Gefährlich: Panzerfaust im Haus. Bezirk Eisenstadt: 24-Jähriger besaß Panzerfaust. „Ich dachte mir, in dem Röhrl sind vielleicht Karten drin.“ Diversion mit 500 Euro Geldbuße.

Von Elisabeth Kirchmeir. Erstellt am 18. Juni 2021 (06:21)
Diese Panzerfaust - eine verbotene Waffe - stand im Besitz des 24-Jährigen. 
zVg

Er besitze, gab der 24-jährige Angeklagte an, zwei Wohnungen und eine Liegenschaft, die er mit seinem Anteil aus dem Lottogewinn seiner Eltern finanziert habe.

Einkommen habe er keines, er sei Schüler an einem Abendgymnasium.

Vor Gericht musste er erklären, wie eine „U. S. Army Rocket“ Panzerfaust in seinen Besitz gekommen war.

„Meine Schwester kaufte ein Haus“, berichtete der Angeklagte. Beim „Stierdln“ in diesem Haus, das sich im Bezirk Eisenstadt befindet, hätten seine Mutter und seine Schwester im Sommer 2016 oder 2017 die Panzerfaust gefunden und ihm diese übergeben.

„Ich wusste nicht, dass es eine Panzerfaust war“, behauptete der Angeklagte. „Ich dachte mir, in diesem Röhrl sind vielleicht Karten oder Schriften drin.“

Mutter brachte Panzerfaust heim

„Sie meinen, es handelte sich um eine Art Köcher“, vergewisserte sich Richterin Doris Halper-Praunias. „Ich dachte nicht, dass mir die Mutter eine Panzerfaust heimbringt“, argumentierte der Angeklagte.

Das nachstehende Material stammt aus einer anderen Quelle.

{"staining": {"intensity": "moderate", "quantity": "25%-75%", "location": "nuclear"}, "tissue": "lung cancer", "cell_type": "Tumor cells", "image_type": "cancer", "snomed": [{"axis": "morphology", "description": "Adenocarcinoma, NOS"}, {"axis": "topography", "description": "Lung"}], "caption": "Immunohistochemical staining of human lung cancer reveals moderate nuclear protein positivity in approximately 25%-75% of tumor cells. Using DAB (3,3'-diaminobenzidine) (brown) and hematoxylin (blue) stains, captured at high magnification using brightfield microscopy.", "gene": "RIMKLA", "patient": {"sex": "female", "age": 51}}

„Oben ist etwas zum Aufmachen wie bei einer Chips-Dose“, schilderte er die Beschaffenheit der illegalen Waffe. „Ich schüttelte das Röhrl, weil ich dachte, es kommen Dokumente heraus.“

„Das sehe sogar ich als Laie, dass das wie eine Panzerfaust aussieht“, wunderte sich die Richterin. Und sie ermahnte den Angeklagten: „Stellen Sie sich vor, sie machen das auf und es explodiert!“

Er sei damit beschäftigt gewesen, zu studieren, und habe das „Röhrl“ auf den Dachboden jenes Hauses getragen, das sein Bruder bewohnt. Als es zum Streit mit dem Bruder kam, räumte dieser die Besitzstücke des 24-Jährigen aus und brachte die Panzerfaust gemeinsam mit anderen Waffen zur Polizei.

„Sind Sie Waffensammler?“, wollte die Richterin wissen.

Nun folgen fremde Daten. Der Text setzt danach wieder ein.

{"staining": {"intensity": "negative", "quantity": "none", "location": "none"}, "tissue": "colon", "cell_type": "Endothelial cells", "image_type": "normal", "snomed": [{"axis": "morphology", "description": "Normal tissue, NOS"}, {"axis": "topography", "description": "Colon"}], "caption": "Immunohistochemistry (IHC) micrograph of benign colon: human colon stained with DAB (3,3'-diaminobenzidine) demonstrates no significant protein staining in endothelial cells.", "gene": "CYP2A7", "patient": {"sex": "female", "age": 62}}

„Ich sammle generell Altes“, gab der Angeklagte bekannt. Die am Dachboden entdeckten Schwerter und Gewehre habe er auf Flohmärkten oder im Internet erstanden.

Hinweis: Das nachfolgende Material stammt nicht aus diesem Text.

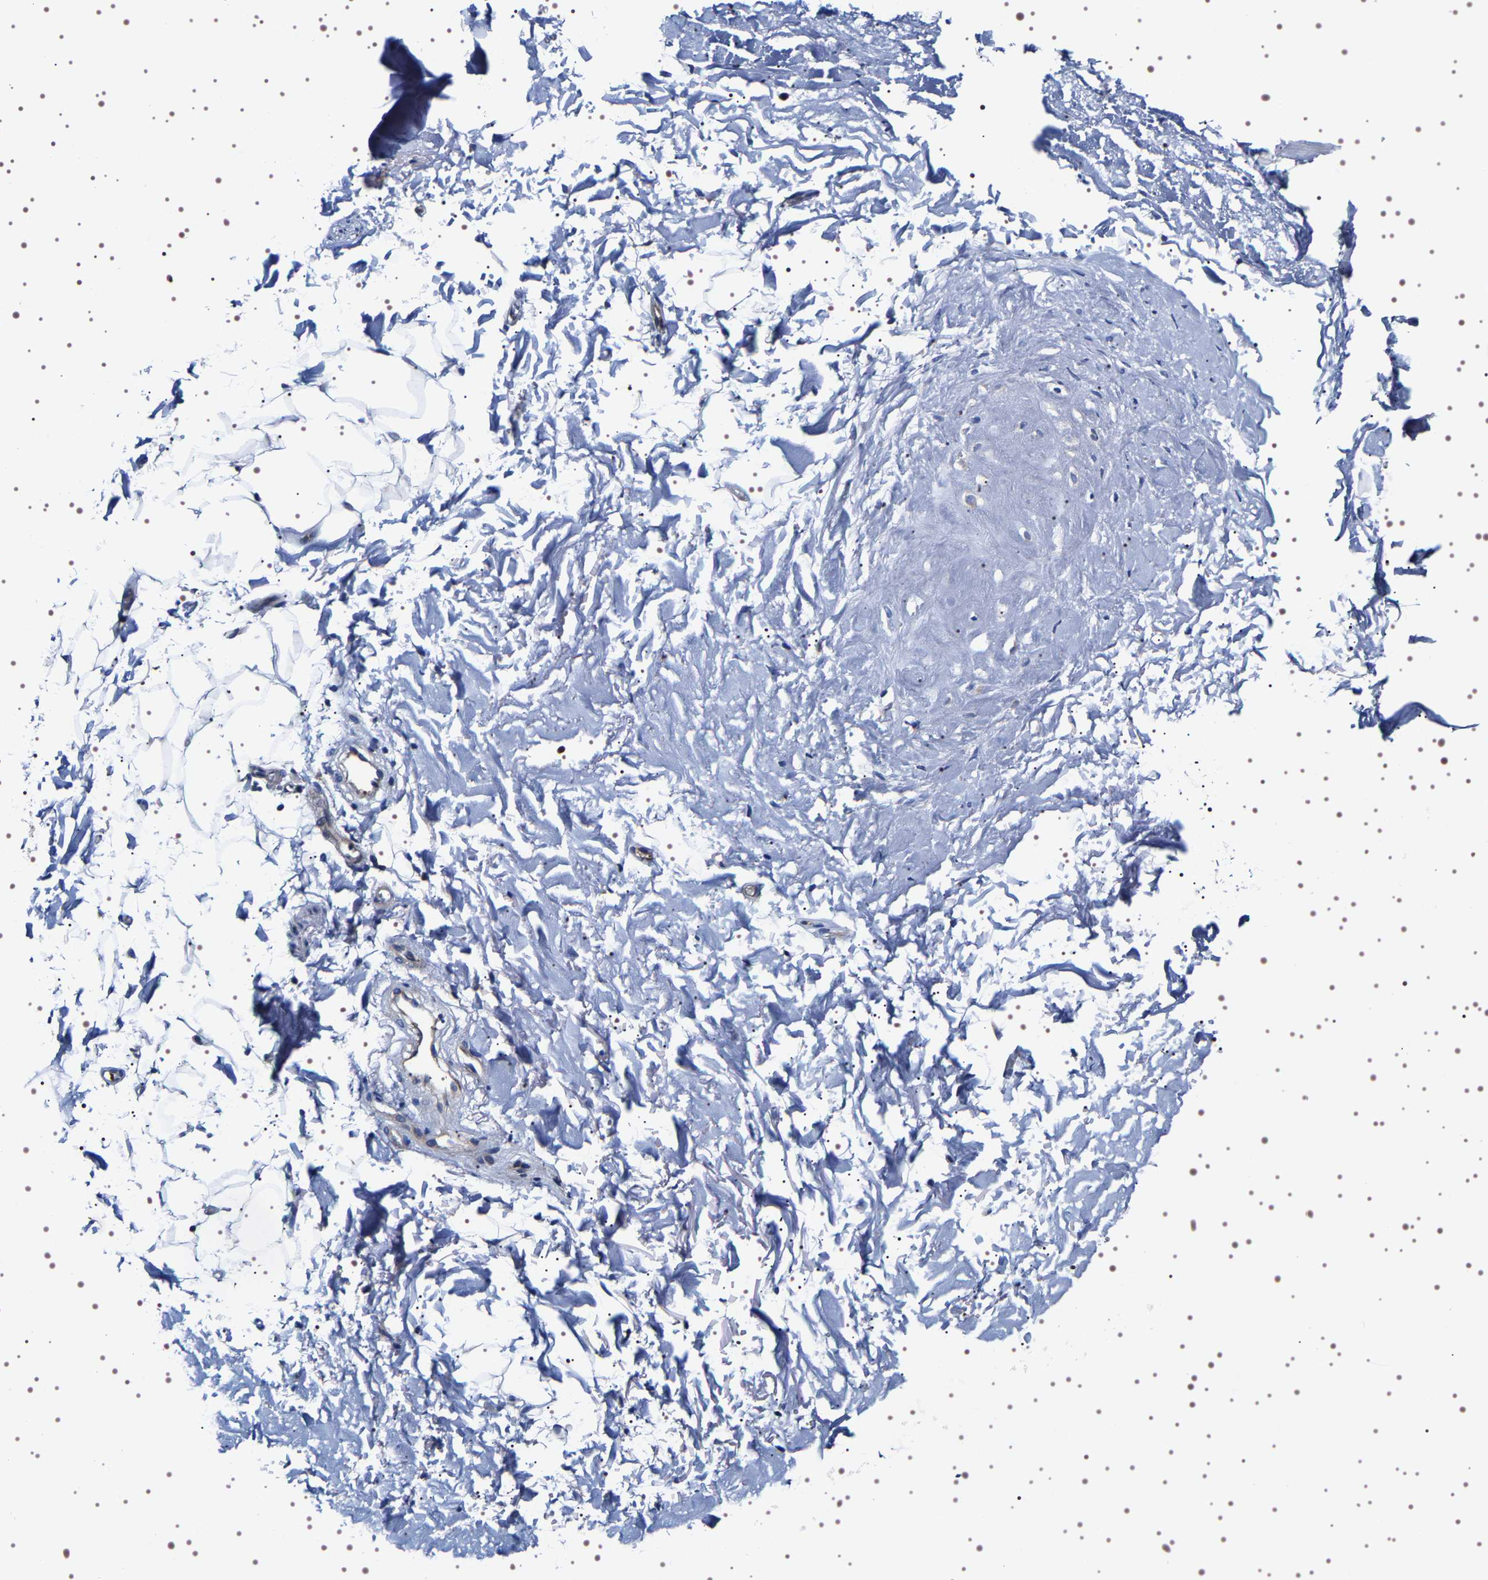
{"staining": {"intensity": "negative", "quantity": "none", "location": "none"}, "tissue": "adipose tissue", "cell_type": "Adipocytes", "image_type": "normal", "snomed": [{"axis": "morphology", "description": "Normal tissue, NOS"}, {"axis": "topography", "description": "Cartilage tissue"}, {"axis": "topography", "description": "Bronchus"}], "caption": "This image is of unremarkable adipose tissue stained with IHC to label a protein in brown with the nuclei are counter-stained blue. There is no expression in adipocytes. Nuclei are stained in blue.", "gene": "SQLE", "patient": {"sex": "female", "age": 73}}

„Mit gefährlichen Waffen will ich nichts zu tun haben“, beteuerte der 24-Jährige. „Alles was schießt und Krach macht, will ich nicht.“

Die Gewehre in seinem Besitz seien „Federdruckgewehre“ zum Schießen von Plüschtieren gewesen, er habe diese im Prater erworben.

„Haben Sie noch andere Waffen?“, fragte die Richterin. „Nur Pfeil und Bogen“, gab der Angeklagte bekannt.

„Auch keine Munition oder Sprengstoff?“, hakte der Staatsanwalt nach. „Nein. Ich weiß, wie eine Granate aussieht. Da hätte ich die Polizei gerufen.“

Der 24-Jährige kam in den Genuss einer Diversion: Wenn er 500 Euro Geldbuße bezahlt, wird der Strafprozess gegen ihn eingestellt.